[Text-based design files]
---*---

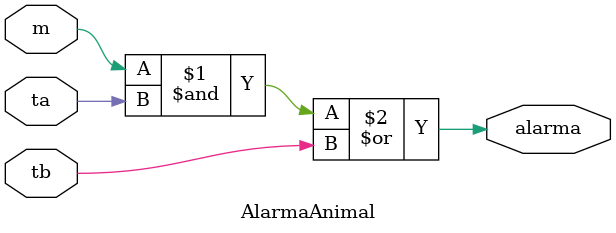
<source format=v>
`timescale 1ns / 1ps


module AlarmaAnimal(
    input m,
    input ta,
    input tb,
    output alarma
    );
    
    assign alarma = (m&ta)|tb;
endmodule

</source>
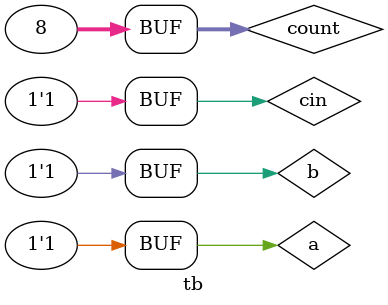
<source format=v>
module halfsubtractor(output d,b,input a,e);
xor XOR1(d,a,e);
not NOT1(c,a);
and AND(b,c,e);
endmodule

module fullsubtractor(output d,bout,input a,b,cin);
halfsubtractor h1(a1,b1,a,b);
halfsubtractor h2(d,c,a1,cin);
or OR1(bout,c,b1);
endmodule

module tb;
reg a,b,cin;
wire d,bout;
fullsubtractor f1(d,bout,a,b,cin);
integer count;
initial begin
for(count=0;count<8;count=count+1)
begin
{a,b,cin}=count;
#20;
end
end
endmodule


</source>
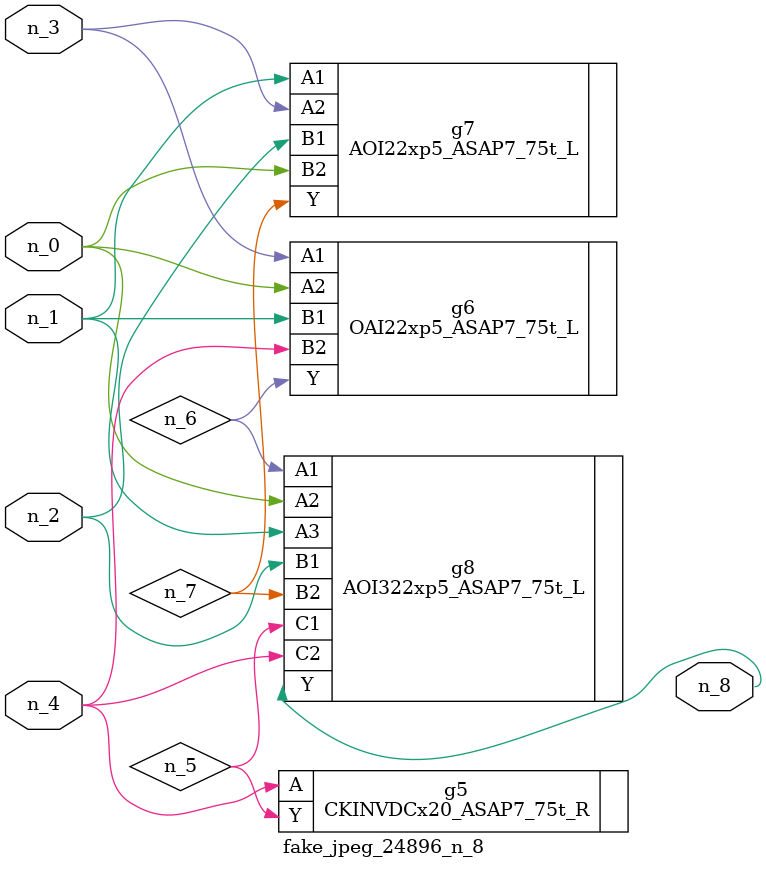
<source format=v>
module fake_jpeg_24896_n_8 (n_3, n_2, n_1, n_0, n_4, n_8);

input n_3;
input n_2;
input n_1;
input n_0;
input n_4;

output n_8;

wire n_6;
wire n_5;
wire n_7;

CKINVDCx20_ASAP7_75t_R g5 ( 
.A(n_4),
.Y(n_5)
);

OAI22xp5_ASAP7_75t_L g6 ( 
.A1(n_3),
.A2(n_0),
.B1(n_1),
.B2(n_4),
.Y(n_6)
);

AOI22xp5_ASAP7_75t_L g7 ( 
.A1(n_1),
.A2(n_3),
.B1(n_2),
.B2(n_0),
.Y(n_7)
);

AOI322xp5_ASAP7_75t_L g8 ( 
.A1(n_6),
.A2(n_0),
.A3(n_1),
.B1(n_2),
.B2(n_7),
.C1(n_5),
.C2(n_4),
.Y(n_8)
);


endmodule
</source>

---*---

__ASSIGNMENT__: Could you find every line in the records above that contains the word "bout" and copy it?

__TASK RESPONSE__:
module fullsubtractor(output d,bout,input a,b,cin);
or OR1(bout,c,b1);
wire d,bout;
fullsubtractor f1(d,bout,a,b,cin);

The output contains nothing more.